Abstract

Rejection of science—or what is labeled as rejection of science—is a notorious feature of the contemporary cultural and political landscape in the United States. Highly visible instances are dismissals of evolutionary theory, climate change denial, and antivaccine movements. In this deeply researched and thoughtful book, Andrew Jewett describes tensions about science over the past century, with a focus on the 1920s, the 1960s and 1970s, and the present. Jewett argues that the 1920s witnessed the first intense and widespread disputes in the United States over scientific authority. The controversies in this period concerned not only evolutionary theory (e.g., Scopes Trial) but also, and more importantly, modern psychology, which became a fixture in widely read newspapers and periodicals, to the dismay of those attached to religiously grounded understandings of human personality and what constitutes proper child socialization. The second period of tension about science Jewett identifies and examines in depth was the post-WWII decades, especially the 1960s and 1970s. Ironically from the standpoint of the present, it was if anything public intellectuals on the left who expressed dismay and distrust of science. “scientism” was viewed as intrinsically hostile to humanistic values, with soulless technology and an implicitly materialistic worldview posing at least as much risk to the achievement of a just and compassionate society as conservative religious institutions. The final period that Jewett considers is the first two decades of the twenty-first century.
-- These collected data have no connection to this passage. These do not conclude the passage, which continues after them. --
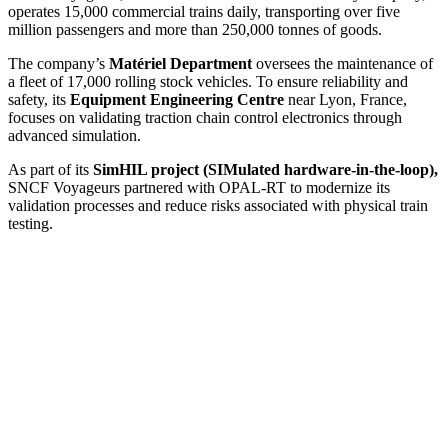
operates 15,000 commercial trains daily, transporting over five
million passengers and more than 250,000 tonnes of goods.
The company’s
Matériel Department
oversees the maintenance of
a fleet of 17,000 rolling stock vehicles. To ensure reliability and
safety, its
Equipment Engineering Centre
near Lyon, France,
focuses on validating traction chain control electronics through
advanced simulation.
As part of its
SimHIL project (SIMulated hardware-in-the-loop),
SNCF Voyageurs partnered with OPAL-RT to modernize its
validation processes and reduce risks associated with physical train
testing.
The tensions he describes are entirely familiar, but they take on a fresh appearance with the historical backdrop he provides, and his nuanced portrait of the positions of the key protagonists produces a welcome respect for the complexity of ongoing intellectual and political controversies. Over the entire century from the 1920s to the present, the unifying theme in the questioning of scientific authority has been the allegation that scientists, while ostensibly value-neutral, have injected social philosophies into American life that have damaged the social and moral order. Jewett concludes with a plea to approach science more matter-of-factly. Scientific tools can be credited with producing tremendous gains in human well-being but within rather circumscribed domains. Much that is highly valued in the human experience lies outside the reach of modern science.